Here are some potential benefits of federal-state partnerships that are designed to promote racial equity through college affordability.

  • They would provide adequate and equitable state funding to public colleges. State funding for public colleges has been associated with lower tuition levels and increased enrollment and completion. But states vary in their commitment to funding public colleges, and state support per student has generally declined. At the same time, colleges that disproportionately educate Black students, such as community colleges and minority-serving institutions, often receive less state funding per student and are more reliant on state funding for revenue, which makes them particularly vulnerable to declining state commitments. States and the federal government should work together to identify metrics for evaluating whether public colleges are adequately and equitably funded within states and remediate inequities.
  • They would cover the full cost of attendance. In recent years, many states have enacted free college programs aimed at addressing college affordability, but most of these aid programs only cover tuition, which represents just a portion of the full cost of attendance.

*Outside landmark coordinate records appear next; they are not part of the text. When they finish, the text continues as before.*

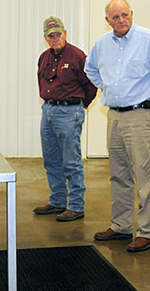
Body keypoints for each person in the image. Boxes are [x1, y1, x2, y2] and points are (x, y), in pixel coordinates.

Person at [84, 0, 150, 252]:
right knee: (118, 174)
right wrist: (107, 87)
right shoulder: (102, 44)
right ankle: (120, 226)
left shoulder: (149, 39)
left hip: (141, 116)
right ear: (107, 20)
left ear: (131, 14)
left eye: (124, 15)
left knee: (144, 176)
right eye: (115, 17)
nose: (121, 21)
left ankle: (147, 232)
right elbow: (90, 69)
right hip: (115, 116)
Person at [34, 16, 98, 222]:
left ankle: (76, 205)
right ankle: (57, 201)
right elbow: (41, 83)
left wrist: (79, 106)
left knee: (71, 161)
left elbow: (91, 84)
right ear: (46, 37)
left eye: (58, 34)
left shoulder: (77, 56)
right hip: (49, 111)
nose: (55, 39)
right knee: (51, 160)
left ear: (65, 34)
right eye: (51, 36)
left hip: (69, 112)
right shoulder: (44, 57)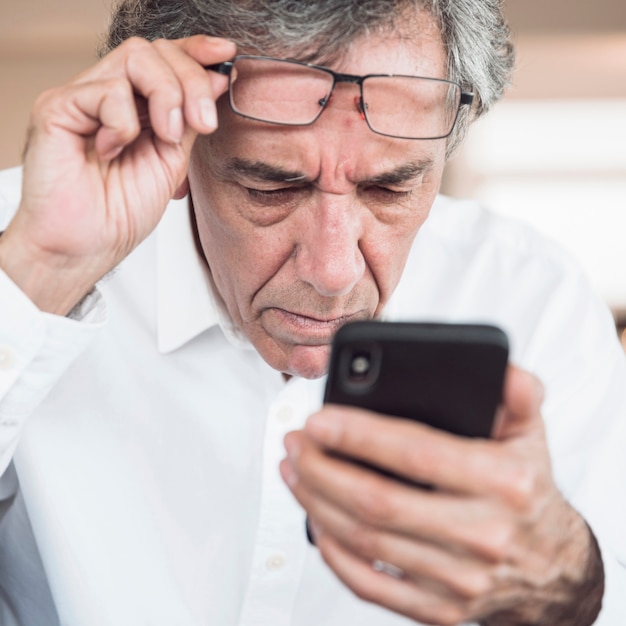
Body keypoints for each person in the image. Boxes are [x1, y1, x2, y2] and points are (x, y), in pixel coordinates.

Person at [0, 0, 625, 624]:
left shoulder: (537, 296)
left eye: (390, 187)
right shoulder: (28, 233)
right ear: (181, 141)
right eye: (271, 187)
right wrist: (39, 273)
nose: (333, 272)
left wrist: (562, 587)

Aid programs that only cover tuition leave students and/or their families to pay for housing, food, transportation, child-care and other expenses, which account for 80% of the cost of going to college.
  • They would provide first-dollar aid. Most statewide free college programs provide last-dollar aid to students, which covers any remaining tuition and fees that are not paid for by other grants or financial aid. As a result, last-dollar programs tend to award less money to lower-income students, whose tuition and fees are often covered by federal Pell Grants and other aid. In contrast, first-dollar aid can be applied toward tuition and other costs of attendance and is, therefore, more likely to help lower-income students.
  • They would reduce the administrative burdens associated with accessing aid. The process of applying for federal and state financial aid puts a heavy administrative burden on many students — particularly first-generation students, students of color, and low-income students, who may miss out on aid because they lack the necessary family or institutional support to successfully complete the FAFSA (which is required for federal aid and for many state aid programs), learn about filing deadlines and eligibility requirements (e.g., full-time, continuous enrollment) for accessing and maintaining aid, and navigate the verification process. What’s more, some state aid programs have additional eligibility and application requirements beyond the FAFSA, such as requiring full-time enrollment, including community service hours, and/or restricting eligibility to students meeting certain GPA or test score thresholds. To reduce complexity and ensure that students can access aid for which they are eligible, policymakers should carefully weigh the benefits of application components or eligibility requirements against the costs they impose on intended recipients. Despite the new FAFSA, which was recently released by the Department of Education to simplify and streamline the process of applying for federal aid, state financial aid continues to present numerous additional barriers to students.


In the wake of Supreme Court rulings that limit race-conscious admissions in higher education, it is more crucial than ever for state and federal policymakers to work together to promote racial equity through college affordability. This entails providing adequate and equitable levels of funding for public colleges — especially community colleges and minority-serving institutions that disproportionately enroll racially minoritized students — and designing financial aid programs that cover actual college costs and are accessible for eligible students, so these students can access and obtain a higher education, which is necessary to succeed in today’s job market and economy.